Assam University is a collegiate central public university located at Silchar, Assam, India. It was founded in the year 1994 by the provisions of an act enacted by the Parliament of India. The Governor of Assam is the Chief Rector and the President of India is acting as the Visitor of the university. The Chancellor is the ceremonial head of the university while the executive powers rest with the Vice-chancellor. The university has sixteen schools which offer Humanities, Languages, Environmental Sciences, Information Sciences, Life Sciences, Physical Sciences, Social Sciences, Law, Technology and Management Studies. There are 42 departments under these sixteen schools. The five districts under the jurisdiction of Assam University have 73 undergraduate colleges as on 31 March 2020. Assam University is an institutional signatory to the Global Universities Network for Innovation (GUNI), Barcelona and United Nations Global Compact (UNGC) for its commitment to educational social responsibilities.

Assam University is the second Central University of Assam after Tezpur University. Both were established in 1994.
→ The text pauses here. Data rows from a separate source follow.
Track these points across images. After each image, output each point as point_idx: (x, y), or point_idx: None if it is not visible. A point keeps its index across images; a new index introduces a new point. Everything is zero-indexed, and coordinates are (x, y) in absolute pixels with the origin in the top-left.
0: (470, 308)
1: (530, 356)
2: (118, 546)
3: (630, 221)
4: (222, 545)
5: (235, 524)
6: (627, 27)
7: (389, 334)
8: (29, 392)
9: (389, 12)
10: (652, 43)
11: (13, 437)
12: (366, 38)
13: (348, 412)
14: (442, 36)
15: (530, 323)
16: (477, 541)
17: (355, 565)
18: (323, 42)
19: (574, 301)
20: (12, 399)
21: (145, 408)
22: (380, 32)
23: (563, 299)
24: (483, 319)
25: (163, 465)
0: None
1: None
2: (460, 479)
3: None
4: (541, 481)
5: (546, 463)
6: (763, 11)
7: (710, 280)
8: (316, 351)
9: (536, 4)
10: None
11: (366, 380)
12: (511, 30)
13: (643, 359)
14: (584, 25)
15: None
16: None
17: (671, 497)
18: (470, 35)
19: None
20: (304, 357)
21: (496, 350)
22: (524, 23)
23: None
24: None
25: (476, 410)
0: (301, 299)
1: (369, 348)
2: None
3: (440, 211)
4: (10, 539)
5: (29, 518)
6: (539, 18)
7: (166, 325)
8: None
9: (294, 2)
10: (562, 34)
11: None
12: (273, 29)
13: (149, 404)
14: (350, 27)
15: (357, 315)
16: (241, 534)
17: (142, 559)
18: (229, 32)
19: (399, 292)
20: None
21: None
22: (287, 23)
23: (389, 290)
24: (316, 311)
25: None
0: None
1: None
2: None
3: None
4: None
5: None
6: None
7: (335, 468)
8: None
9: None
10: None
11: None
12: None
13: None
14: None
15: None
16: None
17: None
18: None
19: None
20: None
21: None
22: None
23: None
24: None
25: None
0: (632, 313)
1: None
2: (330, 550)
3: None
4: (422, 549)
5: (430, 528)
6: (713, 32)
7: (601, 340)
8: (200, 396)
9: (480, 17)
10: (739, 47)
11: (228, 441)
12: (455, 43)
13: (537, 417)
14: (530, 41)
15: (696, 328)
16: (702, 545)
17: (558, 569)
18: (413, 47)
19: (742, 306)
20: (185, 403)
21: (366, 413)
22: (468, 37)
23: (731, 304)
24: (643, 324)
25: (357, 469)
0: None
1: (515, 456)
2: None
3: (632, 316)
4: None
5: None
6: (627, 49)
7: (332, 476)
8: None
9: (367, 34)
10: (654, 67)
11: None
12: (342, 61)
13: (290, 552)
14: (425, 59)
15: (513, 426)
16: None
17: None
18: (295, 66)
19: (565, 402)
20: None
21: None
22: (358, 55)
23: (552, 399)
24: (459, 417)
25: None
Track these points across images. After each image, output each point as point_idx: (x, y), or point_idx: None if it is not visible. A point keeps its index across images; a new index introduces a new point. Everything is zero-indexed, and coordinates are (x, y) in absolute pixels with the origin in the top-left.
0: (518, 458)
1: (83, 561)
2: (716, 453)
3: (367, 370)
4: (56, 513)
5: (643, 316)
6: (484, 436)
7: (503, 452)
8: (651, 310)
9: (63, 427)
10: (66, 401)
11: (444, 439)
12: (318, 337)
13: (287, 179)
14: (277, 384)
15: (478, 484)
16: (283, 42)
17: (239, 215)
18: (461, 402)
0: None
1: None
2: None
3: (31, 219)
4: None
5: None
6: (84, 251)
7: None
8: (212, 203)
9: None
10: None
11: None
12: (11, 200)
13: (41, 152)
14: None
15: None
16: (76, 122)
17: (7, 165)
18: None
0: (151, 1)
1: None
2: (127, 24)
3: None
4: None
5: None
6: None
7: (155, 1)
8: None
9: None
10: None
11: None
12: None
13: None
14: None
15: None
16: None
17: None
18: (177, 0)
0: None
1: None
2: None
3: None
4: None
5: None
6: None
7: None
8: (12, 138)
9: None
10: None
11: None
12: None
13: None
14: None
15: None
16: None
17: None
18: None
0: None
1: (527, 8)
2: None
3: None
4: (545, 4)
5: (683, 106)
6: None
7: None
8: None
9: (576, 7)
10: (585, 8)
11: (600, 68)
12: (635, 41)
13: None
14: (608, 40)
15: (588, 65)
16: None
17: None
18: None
The main campus, in an area of , is located at Dorgakuna, near Irongmara  about 20 km from Silchar, while a second campus, Diphu Campus, has an area of 90 acres, in Diphu, Karbi Anglong district of Assam.

History 
The history of Assam University is the history of people's struggle in Barak Valley. It is one of the subsequent outcomes of the Bengali Language Movement in the southern part of Assam. The Shaheed Minar built near the front gate of the university commemorates the sacrifices of the martyrs during the historical language movement in 1961.

Schools and departments 
The major teaching schools of the university along with the departments under them are:

Abanindranath Tagore School of Creative Arts and Communication Studies
Department of Mass Communication
Department of Visual Arts
Department of Performing Arts
Albert Einstein School of Physical Science
Department of Chemistry
Department of Physics
Department of Mathematics
Department of Statistics
Department of Computer Science
Aryabhatta School of Earth Sciences
Department of Earth Sciences
Ashutosh Mukhopadhyay School of Education
Department of Educational Science
Deshabandhu Chittaranjan School of Legal Studies
Department of Law
E. P. Odam School of Environmental Sciences
Department of Ecology and Environmental Science
Hargobind Khurana School of Life Sciences
Department of Life Science & Bioinformatics
Department of Biotechnology
Department of Microbiology
Jadunath Sarkar School of Social Sciences
Department of Anthropology
Department of History
Department of Political Science
Department of Social Work
Department of Sociology
Jawaharlal Nehru School of Management Studies
Department of Business Administration
Department of Hospitality and Tourism Management
Mahatma Gandhi School of Economics and Commerce
Department of Commerce
Department of Economics
Rabindranath Tagore School of Indian Languages and Cultural Studies
Department of Bengali
Department of Hindi
Department of Indian Comparative Literature
Department of Linguistics
Department of Manipuri
Department of Sanskrit
Sarvepalli Radhakrishnan School of Philosophy
Department of Philosophy
Shushrutu School of Medical and Paramedical Sciences
Department of Pharmaceutical Sciences
Suniti Kumar Chattopadhyay School of English and Foreign Language Studies
Department of English
Department of Arabic
Department of French
 Department of Linguistics
Department of Comparative Studies
Department of Urdu
Swami Vivekananda School of Library Sciences
Department of Library & Information Science
Triguna Sen School of Technology
Department of Agricultural Engineering
Department of Computer Science & Engineering
Department of Electronics & Communication Engineering
Department of Applied Science & Humanities

Campus 

The university is situated at 20 kilometres south from Silchar main city at Dargakuna near Irongmara village. The university is located at hilly area with greenery scenario.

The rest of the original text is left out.